Each line that includes "hooker" must be copied from the records.

<<<<

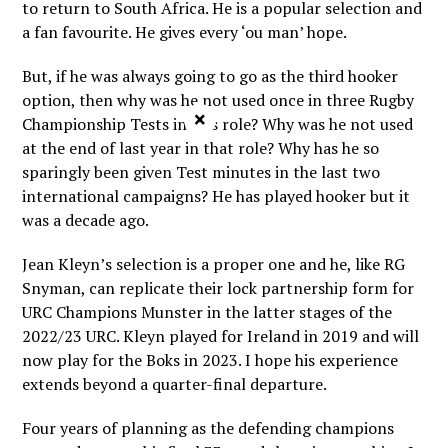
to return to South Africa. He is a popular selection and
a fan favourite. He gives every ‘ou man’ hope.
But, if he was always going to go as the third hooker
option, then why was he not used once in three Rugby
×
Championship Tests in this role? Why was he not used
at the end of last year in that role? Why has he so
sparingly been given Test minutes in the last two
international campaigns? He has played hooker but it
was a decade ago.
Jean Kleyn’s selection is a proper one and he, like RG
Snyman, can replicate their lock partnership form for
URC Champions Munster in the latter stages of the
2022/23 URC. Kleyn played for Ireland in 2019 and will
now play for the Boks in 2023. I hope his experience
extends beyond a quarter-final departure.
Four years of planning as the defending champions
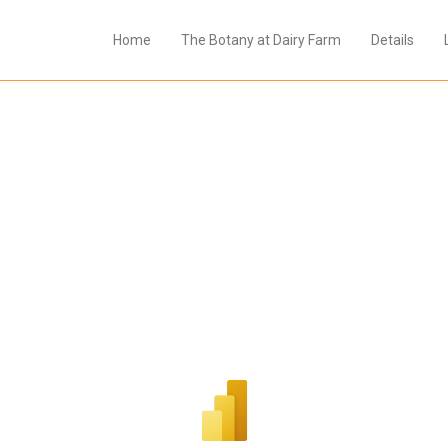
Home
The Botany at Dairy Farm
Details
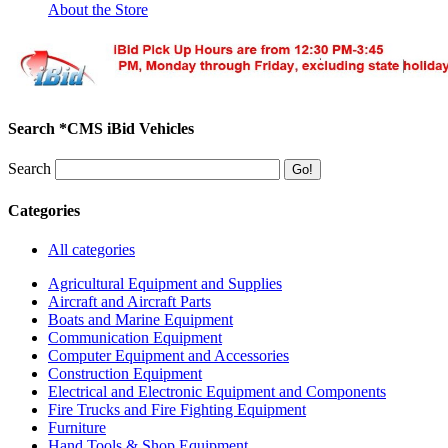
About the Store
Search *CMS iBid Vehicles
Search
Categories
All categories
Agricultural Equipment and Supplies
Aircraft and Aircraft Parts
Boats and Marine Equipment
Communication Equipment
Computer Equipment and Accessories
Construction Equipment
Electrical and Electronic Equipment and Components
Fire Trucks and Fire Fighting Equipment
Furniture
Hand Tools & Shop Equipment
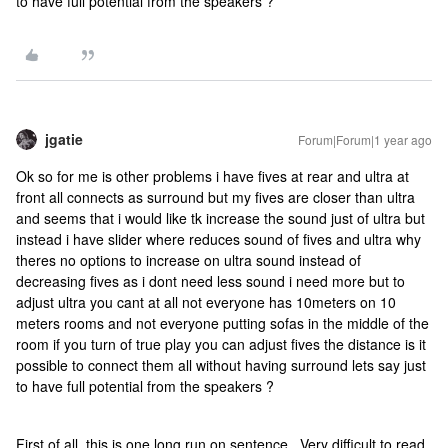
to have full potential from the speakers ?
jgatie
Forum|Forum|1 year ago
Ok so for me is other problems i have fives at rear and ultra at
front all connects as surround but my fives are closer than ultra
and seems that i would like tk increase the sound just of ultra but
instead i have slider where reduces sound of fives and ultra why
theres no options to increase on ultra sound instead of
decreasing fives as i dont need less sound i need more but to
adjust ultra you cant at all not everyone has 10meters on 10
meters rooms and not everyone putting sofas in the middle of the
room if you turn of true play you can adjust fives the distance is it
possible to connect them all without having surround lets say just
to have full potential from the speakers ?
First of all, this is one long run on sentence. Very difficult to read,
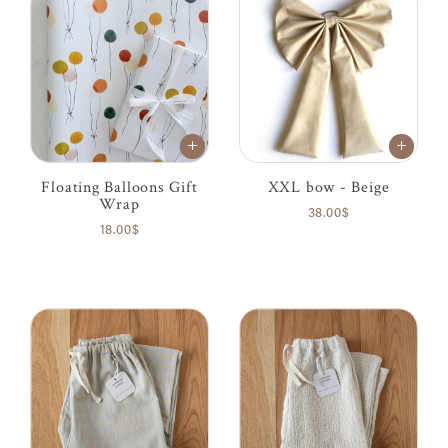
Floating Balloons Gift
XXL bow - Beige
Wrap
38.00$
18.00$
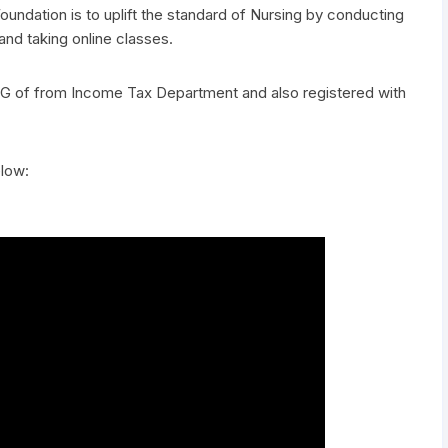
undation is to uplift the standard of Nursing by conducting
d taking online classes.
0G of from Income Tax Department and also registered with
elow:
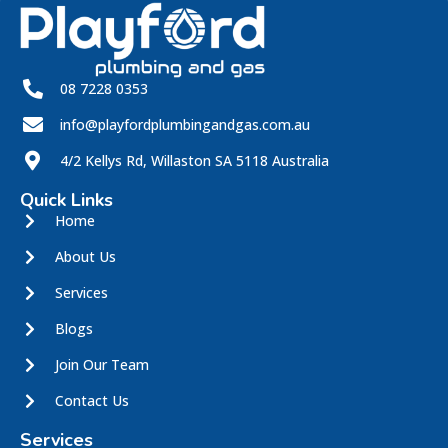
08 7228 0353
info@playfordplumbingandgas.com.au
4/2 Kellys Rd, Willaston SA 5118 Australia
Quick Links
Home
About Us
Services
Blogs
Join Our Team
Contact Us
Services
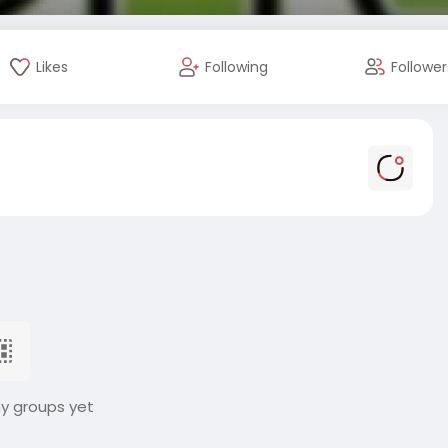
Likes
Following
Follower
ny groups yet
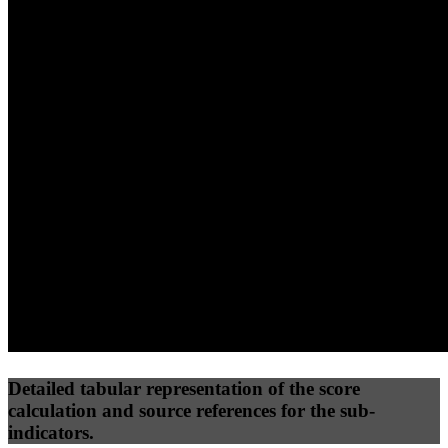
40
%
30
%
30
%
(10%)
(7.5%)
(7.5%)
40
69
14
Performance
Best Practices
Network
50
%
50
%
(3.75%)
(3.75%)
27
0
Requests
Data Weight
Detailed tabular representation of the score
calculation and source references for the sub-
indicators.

>>>>

▸ Written solution
But, if he was always going to go as the third hooker
international campaigns? He has played hooker but it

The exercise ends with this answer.